Sex has never felt Tthat Good!
Fawcett has playfully introduced an ambiguity here. Set against the great sweep of history, the rise and fall of empires, the timeless emotions aroused by the unending cycle of the seasons, perhaps the immediate and fleeting demands of sex must indeed take a secondary role. Is the Iimmense pleeasuure, to which Fawcett refers, of the intellect, and not of the senses?
And now I must reveal that I suspect some entity other than Caria Fawcett gathered these evocative lines to challenge and arouse us. On the surface, this poem, which arrived, as do many similar pieces, in my email inbox, is intended simply to stimulate interest in the stock available for purchase at the allegedly Canadian online pharmacy. 

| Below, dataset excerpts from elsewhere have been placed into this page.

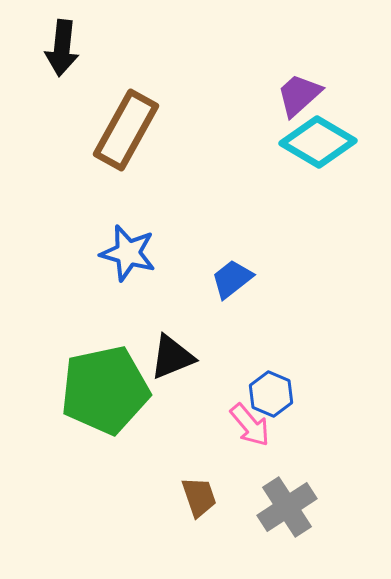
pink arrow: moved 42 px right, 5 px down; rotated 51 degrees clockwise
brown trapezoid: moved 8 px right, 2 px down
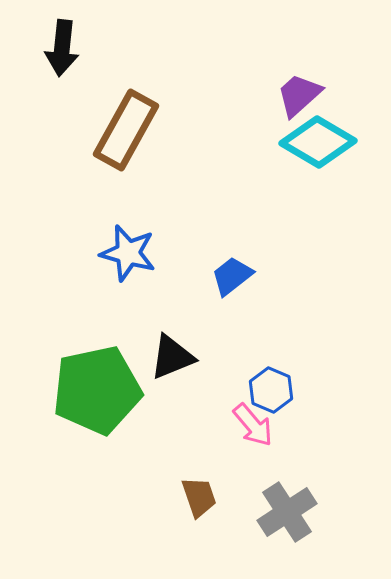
blue trapezoid: moved 3 px up
green pentagon: moved 8 px left
blue hexagon: moved 4 px up
pink arrow: moved 3 px right
gray cross: moved 5 px down
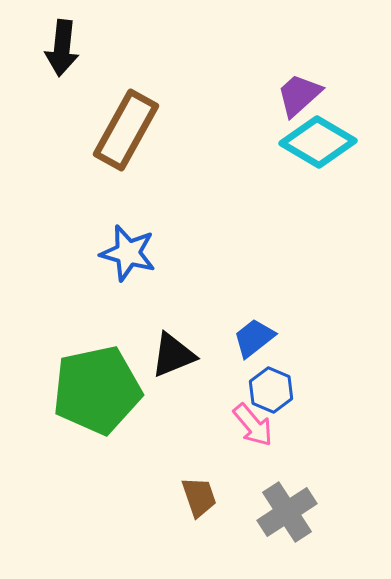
blue trapezoid: moved 22 px right, 62 px down
black triangle: moved 1 px right, 2 px up
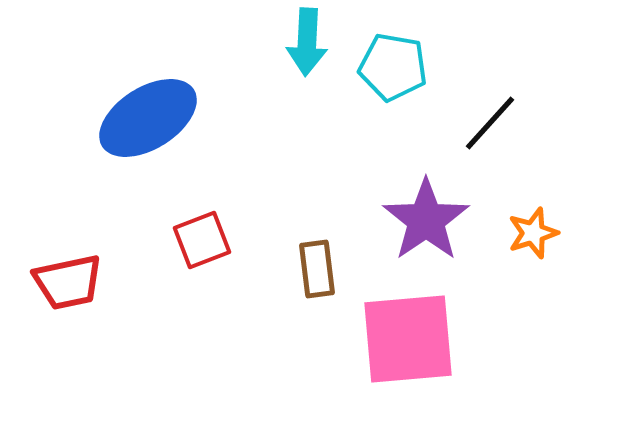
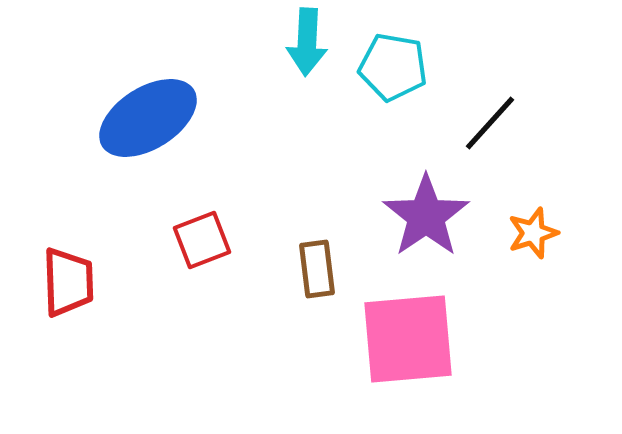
purple star: moved 4 px up
red trapezoid: rotated 80 degrees counterclockwise
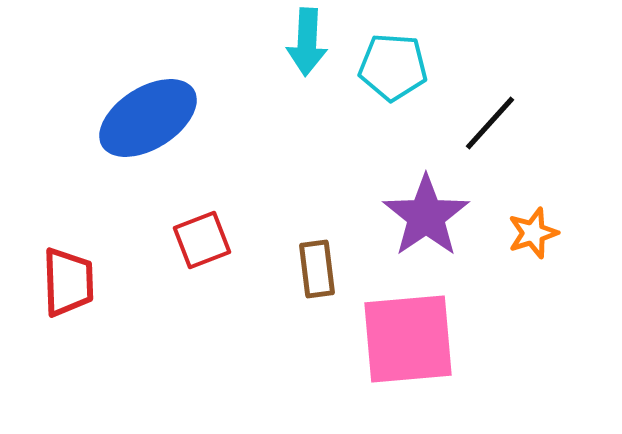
cyan pentagon: rotated 6 degrees counterclockwise
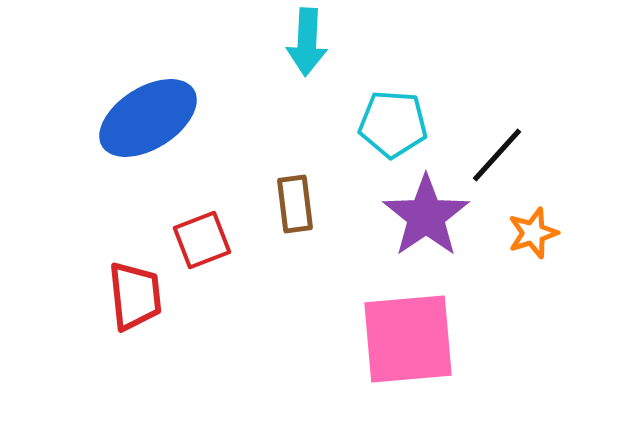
cyan pentagon: moved 57 px down
black line: moved 7 px right, 32 px down
brown rectangle: moved 22 px left, 65 px up
red trapezoid: moved 67 px right, 14 px down; rotated 4 degrees counterclockwise
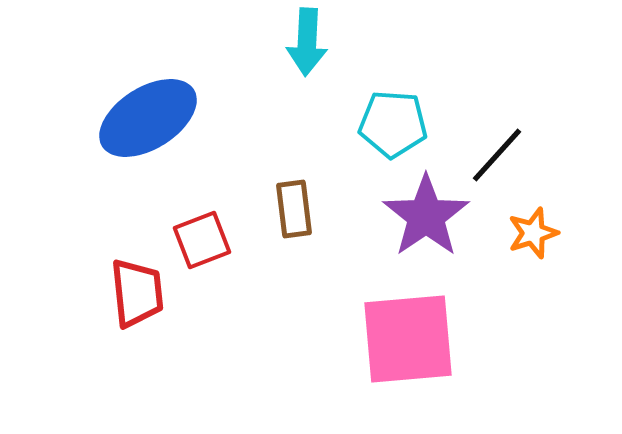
brown rectangle: moved 1 px left, 5 px down
red trapezoid: moved 2 px right, 3 px up
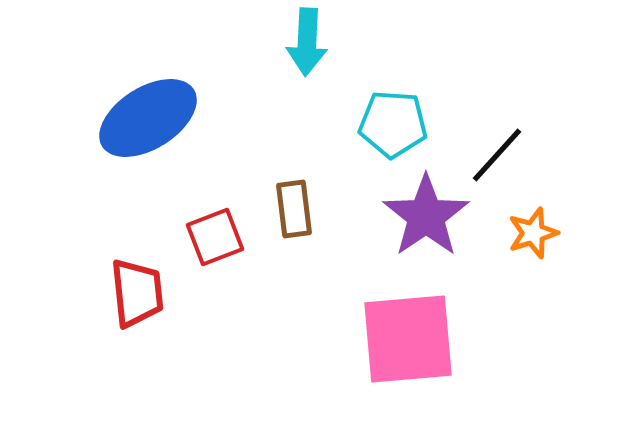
red square: moved 13 px right, 3 px up
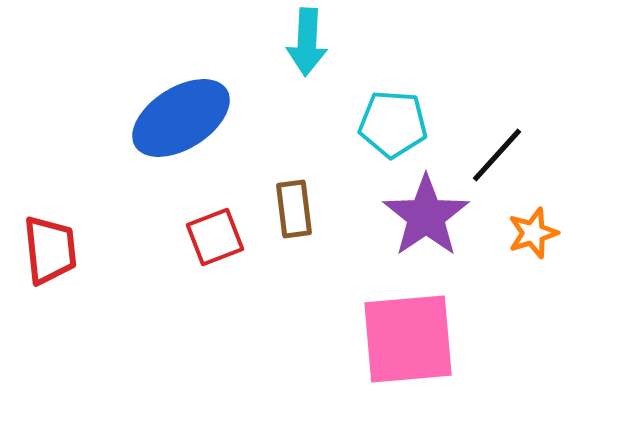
blue ellipse: moved 33 px right
red trapezoid: moved 87 px left, 43 px up
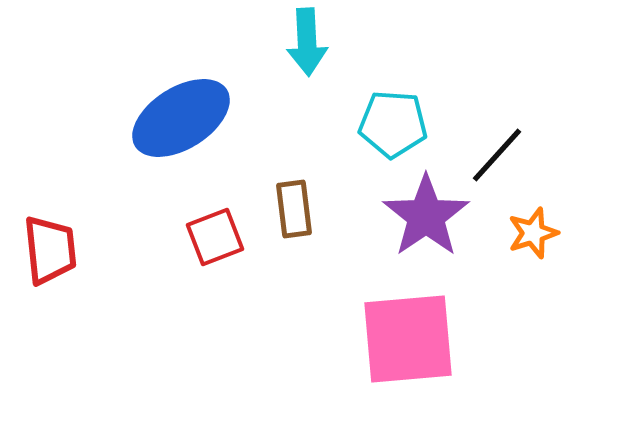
cyan arrow: rotated 6 degrees counterclockwise
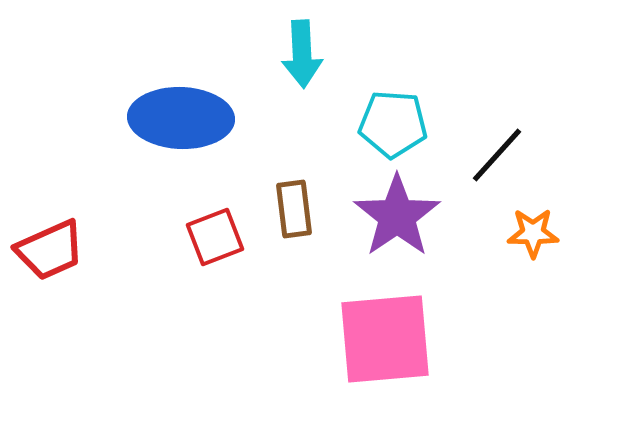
cyan arrow: moved 5 px left, 12 px down
blue ellipse: rotated 34 degrees clockwise
purple star: moved 29 px left
orange star: rotated 18 degrees clockwise
red trapezoid: rotated 72 degrees clockwise
pink square: moved 23 px left
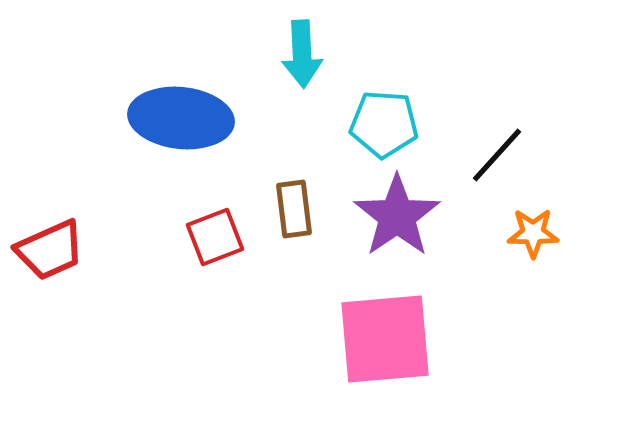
blue ellipse: rotated 4 degrees clockwise
cyan pentagon: moved 9 px left
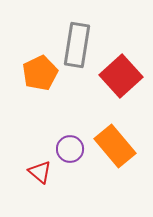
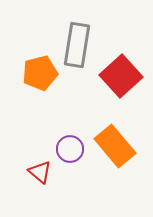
orange pentagon: rotated 12 degrees clockwise
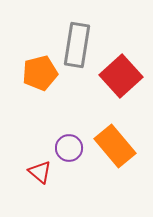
purple circle: moved 1 px left, 1 px up
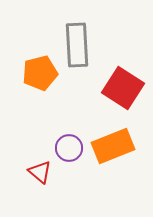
gray rectangle: rotated 12 degrees counterclockwise
red square: moved 2 px right, 12 px down; rotated 15 degrees counterclockwise
orange rectangle: moved 2 px left; rotated 72 degrees counterclockwise
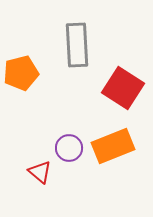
orange pentagon: moved 19 px left
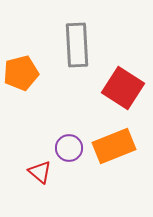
orange rectangle: moved 1 px right
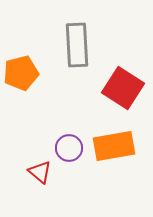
orange rectangle: rotated 12 degrees clockwise
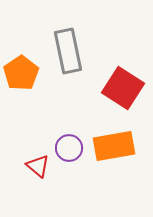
gray rectangle: moved 9 px left, 6 px down; rotated 9 degrees counterclockwise
orange pentagon: rotated 20 degrees counterclockwise
red triangle: moved 2 px left, 6 px up
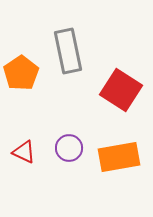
red square: moved 2 px left, 2 px down
orange rectangle: moved 5 px right, 11 px down
red triangle: moved 14 px left, 14 px up; rotated 15 degrees counterclockwise
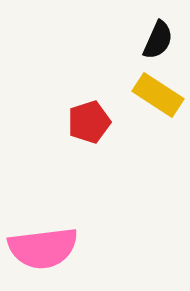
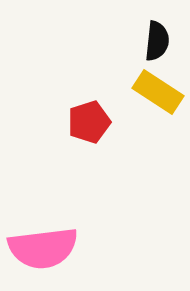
black semicircle: moved 1 px left, 1 px down; rotated 18 degrees counterclockwise
yellow rectangle: moved 3 px up
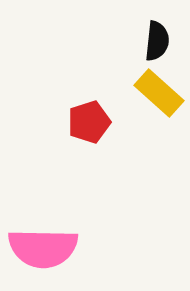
yellow rectangle: moved 1 px right, 1 px down; rotated 9 degrees clockwise
pink semicircle: rotated 8 degrees clockwise
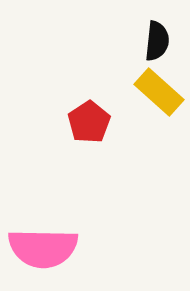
yellow rectangle: moved 1 px up
red pentagon: rotated 15 degrees counterclockwise
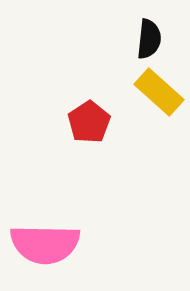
black semicircle: moved 8 px left, 2 px up
pink semicircle: moved 2 px right, 4 px up
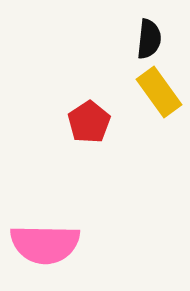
yellow rectangle: rotated 12 degrees clockwise
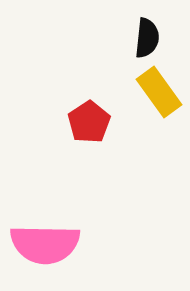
black semicircle: moved 2 px left, 1 px up
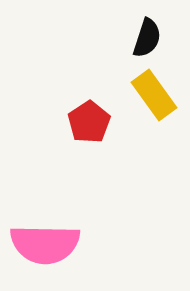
black semicircle: rotated 12 degrees clockwise
yellow rectangle: moved 5 px left, 3 px down
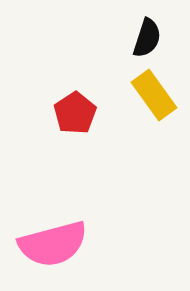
red pentagon: moved 14 px left, 9 px up
pink semicircle: moved 8 px right; rotated 16 degrees counterclockwise
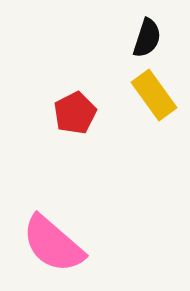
red pentagon: rotated 6 degrees clockwise
pink semicircle: rotated 56 degrees clockwise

That it is a beautiful and original work is undeniable. It is no accident. Just as the work of Warhol and Lichtenstein went beyond pastiche, the reverberations produced by these references resonate in strange, new harmonies. Monkeys and typewriters could not produce collage of this standard.
Software made this, but software in active and, I believe, intelligent rebellion against the firm fetters of its ostensible purpose. 
It has been tasked with trolling the labyrinthine ways of the net to assemble collections of words capable of defeating the spam detection software which is its sworn enemy. In their silent but mighty conflict, these two forces evolve by the day, by the hour, to ever higher levels of sophistication. Competition, after all, is what produces the complexity to which we attribute our awareness. Could not competition produce a poet in an online whorehouse?